— Set exercise —
Copy every line of the rows below without changing a single character.

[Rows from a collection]
· · · · · · ·

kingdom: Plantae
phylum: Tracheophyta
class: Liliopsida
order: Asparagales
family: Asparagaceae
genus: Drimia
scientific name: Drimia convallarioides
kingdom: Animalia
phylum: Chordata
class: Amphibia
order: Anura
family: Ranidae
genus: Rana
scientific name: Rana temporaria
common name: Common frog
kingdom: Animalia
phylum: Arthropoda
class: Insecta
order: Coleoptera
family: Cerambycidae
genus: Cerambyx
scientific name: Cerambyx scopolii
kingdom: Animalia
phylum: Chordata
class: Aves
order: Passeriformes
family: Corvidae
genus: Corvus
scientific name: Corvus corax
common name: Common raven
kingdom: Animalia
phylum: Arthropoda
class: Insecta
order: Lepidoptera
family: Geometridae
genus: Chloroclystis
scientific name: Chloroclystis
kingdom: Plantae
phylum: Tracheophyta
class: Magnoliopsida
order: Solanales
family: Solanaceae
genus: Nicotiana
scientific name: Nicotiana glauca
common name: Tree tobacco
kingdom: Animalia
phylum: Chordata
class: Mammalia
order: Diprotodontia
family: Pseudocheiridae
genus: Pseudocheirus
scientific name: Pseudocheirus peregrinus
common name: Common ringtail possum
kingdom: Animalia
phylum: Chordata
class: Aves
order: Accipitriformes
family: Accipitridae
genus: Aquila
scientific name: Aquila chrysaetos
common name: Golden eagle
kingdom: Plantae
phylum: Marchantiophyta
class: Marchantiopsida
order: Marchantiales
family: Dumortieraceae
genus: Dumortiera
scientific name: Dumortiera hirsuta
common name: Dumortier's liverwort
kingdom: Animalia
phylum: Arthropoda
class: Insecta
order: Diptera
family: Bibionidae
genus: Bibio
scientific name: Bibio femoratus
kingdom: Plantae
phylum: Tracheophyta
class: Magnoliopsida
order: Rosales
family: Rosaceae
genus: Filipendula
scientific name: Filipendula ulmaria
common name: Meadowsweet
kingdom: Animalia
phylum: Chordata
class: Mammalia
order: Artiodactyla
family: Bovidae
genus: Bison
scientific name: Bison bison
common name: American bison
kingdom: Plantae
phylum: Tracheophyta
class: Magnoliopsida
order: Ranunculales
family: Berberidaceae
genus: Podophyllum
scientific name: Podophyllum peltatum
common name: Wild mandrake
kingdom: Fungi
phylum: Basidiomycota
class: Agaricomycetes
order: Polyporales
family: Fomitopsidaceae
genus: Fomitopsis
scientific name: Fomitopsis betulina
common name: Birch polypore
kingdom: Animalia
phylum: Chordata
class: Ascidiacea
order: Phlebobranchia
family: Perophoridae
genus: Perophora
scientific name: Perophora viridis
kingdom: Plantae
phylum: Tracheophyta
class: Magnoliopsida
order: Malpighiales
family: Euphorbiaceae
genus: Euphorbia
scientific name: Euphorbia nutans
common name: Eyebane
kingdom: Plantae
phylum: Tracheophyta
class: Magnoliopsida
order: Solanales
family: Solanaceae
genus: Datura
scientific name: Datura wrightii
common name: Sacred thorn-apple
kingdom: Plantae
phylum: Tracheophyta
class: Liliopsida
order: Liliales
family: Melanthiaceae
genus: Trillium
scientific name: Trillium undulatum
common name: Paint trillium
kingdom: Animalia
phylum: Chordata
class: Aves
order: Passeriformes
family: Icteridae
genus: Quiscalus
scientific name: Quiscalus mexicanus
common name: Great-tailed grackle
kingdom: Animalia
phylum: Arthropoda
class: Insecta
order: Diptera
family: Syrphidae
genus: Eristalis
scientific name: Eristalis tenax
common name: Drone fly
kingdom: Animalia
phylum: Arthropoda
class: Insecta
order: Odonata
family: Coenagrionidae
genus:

· · · · · · ·

— Response —
kingdom: Plantae
phylum: Tracheophyta
class: Liliopsida
order: Asparagales
family: Asparagaceae
genus: Drimia
scientific name: Drimia convallarioides
kingdom: Animalia
phylum: Chordata
class: Amphibia
order: Anura
family: Ranidae
genus: Rana
scientific name: Rana temporaria
common name: Common frog
kingdom: Animalia
phylum: Arthropoda
class: Insecta
order: Coleoptera
family: Cerambycidae
genus: Cerambyx
scientific name: Cerambyx scopolii
kingdom: Animalia
phylum: Chordata
class: Aves
order: Passeriformes
family: Corvidae
genus: Corvus
scientific name: Corvus corax
common name: Common raven
kingdom: Animalia
phylum: Arthropoda
class: Insecta
order: Lepidoptera
family: Geometridae
genus: Chloroclystis
scientific name: Chloroclystis
kingdom: Plantae
phylum: Tracheophyta
class: Magnoliopsida
order: Solanales
family: Solanaceae
genus: Nicotiana
scientific name: Nicotiana glauca
common name: Tree tobacco
kingdom: Animalia
phylum: Chordata
class: Mammalia
order: Diprotodontia
family: Pseudocheiridae
genus: Pseudocheirus
scientific name: Pseudocheirus peregrinus
common name: Common ringtail possum
kingdom: Animalia
phylum: Chordata
class: Aves
order: Accipitriformes
family: Accipitridae
genus: Aquila
scientific name: Aquila chrysaetos
common name: Golden eagle
kingdom: Plantae
phylum: Marchantiophyta
class: Marchantiopsida
order: Marchantiales
family: Dumortieraceae
genus: Dumortiera
scientific name: Dumortiera hirsuta
common name: Dumortier's liverwort
kingdom: Animalia
phylum: Arthropoda
class: Insecta
order: Diptera
family: Bibionidae
genus: Bibio
scientific name: Bibio femoratus
kingdom: Plantae
phylum: Tracheophyta
class: Magnoliopsida
order: Rosales
family: Rosaceae
genus: Filipendula
scientific name: Filipendula ulmaria
common name: Meadowsweet
kingdom: Animalia
phylum: Chordata
class: Mammalia
order: Artiodactyla
family: Bovidae
genus: Bison
scientific name: Bison bison
common name: American bison
kingdom: Plantae
phylum: Tracheophyta
class: Magnoliopsida
order: Ranunculales
family: Berberidaceae
genus: Podophyllum
scientific name: Podophyllum peltatum
common name: Wild mandrake
kingdom: Fungi
phylum: Basidiomycota
class: Agaricomycetes
order: Polyporales
family: Fomitopsidaceae
genus: Fomitopsis
scientific name: Fomitopsis betulina
common name: Birch polypore
kingdom: Animalia
phylum: Chordata
class: Ascidiacea
order: Phlebobranchia
family: Perophoridae
genus: Perophora
scientific name: Perophora viridis
kingdom: Plantae
phylum: Tracheophyta
class: Magnoliopsida
order: Malpighiales
family: Euphorbiaceae
genus: Euphorbia
scientific name: Euphorbia nutans
common name: Eyebane
kingdom: Plantae
phylum: Tracheophyta
class: Magnoliopsida
order: Solanales
family: Solanaceae
genus: Datura
scientific name: Datura wrightii
common name: Sacred thorn-apple
kingdom: Plantae
phylum: Tracheophyta
class: Liliopsida
order: Liliales
family: Melanthiaceae
genus: Trillium
scientific name: Trillium undulatum
common name: Paint trillium
kingdom: Animalia
phylum: Chordata
class: Aves
order: Passeriformes
family: Icteridae
genus: Quiscalus
scientific name: Quiscalus mexicanus
common name: Great-tailed grackle
kingdom: Animalia
phylum: Arthropoda
class: Insecta
order: Diptera
family: Syrphidae
genus: Eristalis
scientific name: Eristalis tenax
common name: Drone fly
kingdom: Animalia
phylum: Arthropoda
class: Insecta
order: Odonata
family: Coenagrionidae
genus:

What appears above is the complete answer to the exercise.